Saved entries

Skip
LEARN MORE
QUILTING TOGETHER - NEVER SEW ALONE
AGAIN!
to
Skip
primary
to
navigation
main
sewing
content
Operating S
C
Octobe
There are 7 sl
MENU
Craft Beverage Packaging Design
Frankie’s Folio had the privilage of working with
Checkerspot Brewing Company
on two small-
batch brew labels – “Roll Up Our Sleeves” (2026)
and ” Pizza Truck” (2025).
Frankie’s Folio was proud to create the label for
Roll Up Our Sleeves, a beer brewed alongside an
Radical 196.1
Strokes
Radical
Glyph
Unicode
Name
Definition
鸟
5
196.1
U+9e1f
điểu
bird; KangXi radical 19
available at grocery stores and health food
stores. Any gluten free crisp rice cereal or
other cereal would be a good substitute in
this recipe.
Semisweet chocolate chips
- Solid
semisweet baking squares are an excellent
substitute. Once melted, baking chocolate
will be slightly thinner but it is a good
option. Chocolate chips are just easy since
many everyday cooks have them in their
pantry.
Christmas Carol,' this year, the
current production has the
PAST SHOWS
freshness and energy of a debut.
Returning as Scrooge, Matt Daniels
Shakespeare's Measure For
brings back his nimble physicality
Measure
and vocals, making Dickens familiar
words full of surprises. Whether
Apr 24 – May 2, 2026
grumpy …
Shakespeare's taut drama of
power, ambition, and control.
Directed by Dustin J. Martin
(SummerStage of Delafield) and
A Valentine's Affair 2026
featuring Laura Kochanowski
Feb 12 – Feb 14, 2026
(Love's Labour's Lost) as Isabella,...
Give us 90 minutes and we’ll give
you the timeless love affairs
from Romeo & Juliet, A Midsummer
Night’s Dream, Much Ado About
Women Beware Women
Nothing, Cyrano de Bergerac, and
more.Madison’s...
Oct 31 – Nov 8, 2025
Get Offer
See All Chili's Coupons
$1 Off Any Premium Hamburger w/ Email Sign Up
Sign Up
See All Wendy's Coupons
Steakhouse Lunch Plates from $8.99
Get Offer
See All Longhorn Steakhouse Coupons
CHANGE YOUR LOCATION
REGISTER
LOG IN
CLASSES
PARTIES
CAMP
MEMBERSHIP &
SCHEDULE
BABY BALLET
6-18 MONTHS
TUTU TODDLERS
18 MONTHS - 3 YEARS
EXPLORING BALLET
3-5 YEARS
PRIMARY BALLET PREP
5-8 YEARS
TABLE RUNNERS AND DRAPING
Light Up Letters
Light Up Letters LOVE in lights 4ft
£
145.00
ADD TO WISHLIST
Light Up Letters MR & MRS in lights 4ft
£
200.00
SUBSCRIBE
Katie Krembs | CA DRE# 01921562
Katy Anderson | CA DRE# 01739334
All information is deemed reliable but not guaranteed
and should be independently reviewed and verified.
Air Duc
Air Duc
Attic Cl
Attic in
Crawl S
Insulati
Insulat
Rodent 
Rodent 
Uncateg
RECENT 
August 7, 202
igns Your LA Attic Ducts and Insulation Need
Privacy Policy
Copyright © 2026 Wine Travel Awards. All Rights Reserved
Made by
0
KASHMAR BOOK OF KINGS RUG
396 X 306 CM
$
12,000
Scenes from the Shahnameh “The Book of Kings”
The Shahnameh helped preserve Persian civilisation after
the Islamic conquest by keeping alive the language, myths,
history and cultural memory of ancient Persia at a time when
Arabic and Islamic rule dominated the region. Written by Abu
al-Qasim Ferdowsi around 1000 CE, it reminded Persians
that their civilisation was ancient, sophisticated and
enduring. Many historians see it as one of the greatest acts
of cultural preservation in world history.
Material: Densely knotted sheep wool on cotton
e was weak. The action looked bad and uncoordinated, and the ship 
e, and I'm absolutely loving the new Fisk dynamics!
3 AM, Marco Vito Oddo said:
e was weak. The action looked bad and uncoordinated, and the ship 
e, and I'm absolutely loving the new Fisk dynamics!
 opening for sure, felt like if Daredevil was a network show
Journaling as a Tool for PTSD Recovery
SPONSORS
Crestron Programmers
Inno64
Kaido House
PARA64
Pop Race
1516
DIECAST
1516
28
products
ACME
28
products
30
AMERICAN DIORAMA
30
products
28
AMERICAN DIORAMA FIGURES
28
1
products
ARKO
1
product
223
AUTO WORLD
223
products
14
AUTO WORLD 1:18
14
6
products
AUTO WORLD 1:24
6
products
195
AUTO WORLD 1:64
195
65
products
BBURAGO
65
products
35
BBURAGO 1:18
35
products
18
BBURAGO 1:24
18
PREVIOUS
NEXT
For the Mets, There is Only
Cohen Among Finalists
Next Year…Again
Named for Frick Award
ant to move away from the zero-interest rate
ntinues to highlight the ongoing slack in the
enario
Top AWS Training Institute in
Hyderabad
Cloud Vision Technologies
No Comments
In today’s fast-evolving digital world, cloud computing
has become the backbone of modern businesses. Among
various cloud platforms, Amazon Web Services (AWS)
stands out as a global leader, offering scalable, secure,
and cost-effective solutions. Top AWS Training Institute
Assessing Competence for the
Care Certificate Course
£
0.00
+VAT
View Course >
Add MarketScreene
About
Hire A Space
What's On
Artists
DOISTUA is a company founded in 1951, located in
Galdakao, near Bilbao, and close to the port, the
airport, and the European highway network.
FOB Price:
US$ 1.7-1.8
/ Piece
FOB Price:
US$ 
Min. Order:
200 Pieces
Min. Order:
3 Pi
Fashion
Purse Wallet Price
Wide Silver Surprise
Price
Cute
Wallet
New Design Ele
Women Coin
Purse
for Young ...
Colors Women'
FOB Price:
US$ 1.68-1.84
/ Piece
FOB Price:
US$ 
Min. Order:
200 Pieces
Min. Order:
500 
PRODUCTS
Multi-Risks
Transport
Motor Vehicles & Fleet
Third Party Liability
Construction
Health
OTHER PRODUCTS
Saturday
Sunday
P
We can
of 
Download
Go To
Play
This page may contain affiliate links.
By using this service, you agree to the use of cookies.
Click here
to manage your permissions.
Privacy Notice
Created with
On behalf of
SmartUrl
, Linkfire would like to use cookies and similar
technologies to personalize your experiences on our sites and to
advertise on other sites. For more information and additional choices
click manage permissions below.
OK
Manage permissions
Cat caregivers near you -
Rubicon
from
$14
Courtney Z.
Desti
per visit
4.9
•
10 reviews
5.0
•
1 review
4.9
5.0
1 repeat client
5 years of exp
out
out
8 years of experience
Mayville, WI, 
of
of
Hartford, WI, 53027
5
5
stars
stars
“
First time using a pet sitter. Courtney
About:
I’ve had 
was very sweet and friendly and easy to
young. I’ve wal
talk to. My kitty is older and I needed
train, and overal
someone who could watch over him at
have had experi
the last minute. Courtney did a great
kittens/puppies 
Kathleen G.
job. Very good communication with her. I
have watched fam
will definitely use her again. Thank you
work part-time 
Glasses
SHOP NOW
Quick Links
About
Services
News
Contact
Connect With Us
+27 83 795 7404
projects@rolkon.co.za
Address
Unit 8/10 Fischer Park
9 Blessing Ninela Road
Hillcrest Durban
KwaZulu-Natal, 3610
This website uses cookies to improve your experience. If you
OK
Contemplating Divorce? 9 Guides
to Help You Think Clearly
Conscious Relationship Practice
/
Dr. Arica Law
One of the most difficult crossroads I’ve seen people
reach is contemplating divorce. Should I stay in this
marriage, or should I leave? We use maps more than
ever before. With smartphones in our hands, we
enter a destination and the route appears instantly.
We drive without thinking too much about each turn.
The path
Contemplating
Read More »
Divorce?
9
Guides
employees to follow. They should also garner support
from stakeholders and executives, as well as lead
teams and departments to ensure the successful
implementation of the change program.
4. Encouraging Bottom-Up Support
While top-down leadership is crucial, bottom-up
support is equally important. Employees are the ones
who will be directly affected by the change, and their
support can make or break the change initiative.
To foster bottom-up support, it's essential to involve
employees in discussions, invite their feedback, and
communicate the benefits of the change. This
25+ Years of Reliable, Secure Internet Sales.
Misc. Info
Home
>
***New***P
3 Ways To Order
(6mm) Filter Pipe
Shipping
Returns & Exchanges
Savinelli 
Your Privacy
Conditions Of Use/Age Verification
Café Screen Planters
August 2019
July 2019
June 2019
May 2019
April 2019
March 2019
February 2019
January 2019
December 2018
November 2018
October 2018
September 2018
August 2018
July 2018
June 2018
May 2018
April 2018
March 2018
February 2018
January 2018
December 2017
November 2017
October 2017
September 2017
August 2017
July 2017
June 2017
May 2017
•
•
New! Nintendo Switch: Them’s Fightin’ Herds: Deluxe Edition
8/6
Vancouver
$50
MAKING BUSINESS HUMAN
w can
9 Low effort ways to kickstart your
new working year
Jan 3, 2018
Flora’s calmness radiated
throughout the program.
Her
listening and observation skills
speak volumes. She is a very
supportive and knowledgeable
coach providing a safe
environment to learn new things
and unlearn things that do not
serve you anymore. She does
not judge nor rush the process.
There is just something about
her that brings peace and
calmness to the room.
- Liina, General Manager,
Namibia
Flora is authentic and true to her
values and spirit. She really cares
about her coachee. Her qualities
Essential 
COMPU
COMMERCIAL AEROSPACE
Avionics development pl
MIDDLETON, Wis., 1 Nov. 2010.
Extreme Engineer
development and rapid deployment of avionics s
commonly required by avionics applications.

- **Task item**: In the data above, find the line that contains "current production has the" and the line that contains "CHANGE YOUR LOCATION". Repeat exactly those lines and every line between them, and only those.

- **Answer area**:
current production has the
PAST SHOWS
freshness and energy of a debut.
Returning as Scrooge, Matt Daniels
Shakespeare's Measure For
brings back his nimble physicality
Measure
and vocals, making Dickens familiar
words full of surprises. Whether
Apr 24 – May 2, 2026
grumpy …
Shakespeare's taut drama of
power, ambition, and control.
Directed by Dustin J. Martin
(SummerStage of Delafield) and
A Valentine's Affair 2026
featuring Laura Kochanowski
Feb 12 – Feb 14, 2026
(Love's Labour's Lost) as Isabella,...
Give us 90 minutes and we’ll give
you the timeless love affairs
from Romeo & Juliet, A Midsummer
Night’s Dream, Much Ado About
Women Beware Women
Nothing, Cyrano de Bergerac, and
more.Madison’s...
Oct 31 – Nov 8, 2025
Get Offer
See All Chili's Coupons
$1 Off Any Premium Hamburger w/ Email Sign Up
Sign Up
See All Wendy's Coupons
Steakhouse Lunch Plates from $8.99
Get Offer
See All Longhorn Steakhouse Coupons
CHANGE YOUR LOCATION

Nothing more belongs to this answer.